一丝暖意不由涌上了心头,卫风微微一笑,向王蔓与小兰分别递上了一个放心吧的眼神。
王凝之却像是想到了什么,捋须问道:“卫将军,那慕容盛再是蛮夷,也是一国之主,老夫以会稽内史的名义遣你出使,会不会惹得他不快?如此岂不是害了你?”
卫风施礼道:“慕容盛既能屈身事仇,岂会在乎虚名?末将与他交易,于双方皆有益处,料来不会拒绝,另请府君与谢夫人放心,与慕容氏交换战马仅为权宜之计,数十年前,我朝数十万士民被慕容部射杀于黄河岸边的惨剧末将时刻不敢忘,将来若有机会,末将愿领军北伐,一为报仇,二为雪耻,三为朝庭去一心腹大患!”
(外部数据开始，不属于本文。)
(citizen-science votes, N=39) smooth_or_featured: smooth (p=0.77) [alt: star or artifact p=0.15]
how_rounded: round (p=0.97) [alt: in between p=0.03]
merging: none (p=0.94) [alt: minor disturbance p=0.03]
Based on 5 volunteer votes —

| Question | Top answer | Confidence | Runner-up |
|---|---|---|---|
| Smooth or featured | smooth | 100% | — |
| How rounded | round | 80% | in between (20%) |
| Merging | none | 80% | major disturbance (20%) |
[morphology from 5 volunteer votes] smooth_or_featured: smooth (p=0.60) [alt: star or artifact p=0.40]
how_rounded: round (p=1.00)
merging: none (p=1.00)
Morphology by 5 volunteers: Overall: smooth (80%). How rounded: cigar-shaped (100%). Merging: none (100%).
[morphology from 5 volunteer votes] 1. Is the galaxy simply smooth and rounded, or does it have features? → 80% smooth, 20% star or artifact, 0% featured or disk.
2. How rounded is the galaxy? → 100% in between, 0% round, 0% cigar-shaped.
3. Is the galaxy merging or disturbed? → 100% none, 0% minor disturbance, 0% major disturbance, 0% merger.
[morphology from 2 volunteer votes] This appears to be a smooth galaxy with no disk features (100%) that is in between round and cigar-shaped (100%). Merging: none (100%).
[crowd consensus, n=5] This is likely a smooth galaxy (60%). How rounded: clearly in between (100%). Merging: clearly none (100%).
“好!”谢道韫忍不住赞道:“只要有恒心,妾也相信卫将军终有一日会引军北上,只可惜司马道子与世侄女势如水火,否则将你推荐给朝庭,又何须惧怕桓玄、刘牢之与孙恩?”
“谢夫人过奖了!”卫风连忙推辞。
王蔓、小兰与褚炎之却交换了个隐秘眼神,当年桓温凭借北伐的赫赫事功差一点就改朝换代,恐怕若干年后,这个人北伐成功,司马氏的天下也该姓卫了吧?
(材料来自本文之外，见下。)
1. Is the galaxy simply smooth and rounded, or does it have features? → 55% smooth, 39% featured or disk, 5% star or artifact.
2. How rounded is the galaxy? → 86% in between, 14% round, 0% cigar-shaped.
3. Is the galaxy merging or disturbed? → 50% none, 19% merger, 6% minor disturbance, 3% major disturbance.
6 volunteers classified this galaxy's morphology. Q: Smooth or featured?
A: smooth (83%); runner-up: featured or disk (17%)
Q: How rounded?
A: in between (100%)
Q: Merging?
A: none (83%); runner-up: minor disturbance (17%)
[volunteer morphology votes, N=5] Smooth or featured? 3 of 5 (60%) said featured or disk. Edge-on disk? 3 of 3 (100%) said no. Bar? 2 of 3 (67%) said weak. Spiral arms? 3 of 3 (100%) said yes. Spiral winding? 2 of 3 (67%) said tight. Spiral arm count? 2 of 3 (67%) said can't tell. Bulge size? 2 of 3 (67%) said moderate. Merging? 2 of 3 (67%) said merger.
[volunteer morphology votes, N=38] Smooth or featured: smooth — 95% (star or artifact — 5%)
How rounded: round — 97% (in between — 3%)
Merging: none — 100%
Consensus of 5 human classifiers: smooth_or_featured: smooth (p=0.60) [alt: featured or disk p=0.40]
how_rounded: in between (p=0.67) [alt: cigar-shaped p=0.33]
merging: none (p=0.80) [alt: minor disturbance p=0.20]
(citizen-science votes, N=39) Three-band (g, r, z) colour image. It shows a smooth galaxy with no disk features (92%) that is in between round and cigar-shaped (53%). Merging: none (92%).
卫风与桓温乃至王敦的最大优势在于他年青,才二十不到,有的是时间,桓温与王敦却是在大业将成之际,好巧不巧的病死了,使得司马氏躲过了两次大劫,但俗话说,事不过三,司马氏还有挺过第三次的机会吗?
褚炎之暗暗摇了摇头,拱手问道:“请问卫将军欲与慕容盛交换多少马匹?炎之也好早点筹措粮草盐铁。”
卫风掐指算道:“如今我山阴有驻军两万,其中还需要守城,若要正面击溃孙恩,甚至将来与北府军对敌,最少也要有一万骑在手,我的打算是,自明年开始,每年与慕容盛交换三千到五千匹战马!”
褚炎之差点一屁股跌坐在地,脸面一瞬间布满了苦涩!好半天才苦笑道:“卫将军,你有所不知啊,孙恩作反已令会稽元气大伤,如今除了山阴,其余九县全部遭劫,而战死将士需要抚恤,今年早稻又颗粒无收,郡府须借出粮米供百姓渡过难关,虽然朝庭免两年赋役,可远水不解近渴,府库里的布帛粮米已为数不多了啊,别说换三千匹战马,很可能三百匹都换不来!”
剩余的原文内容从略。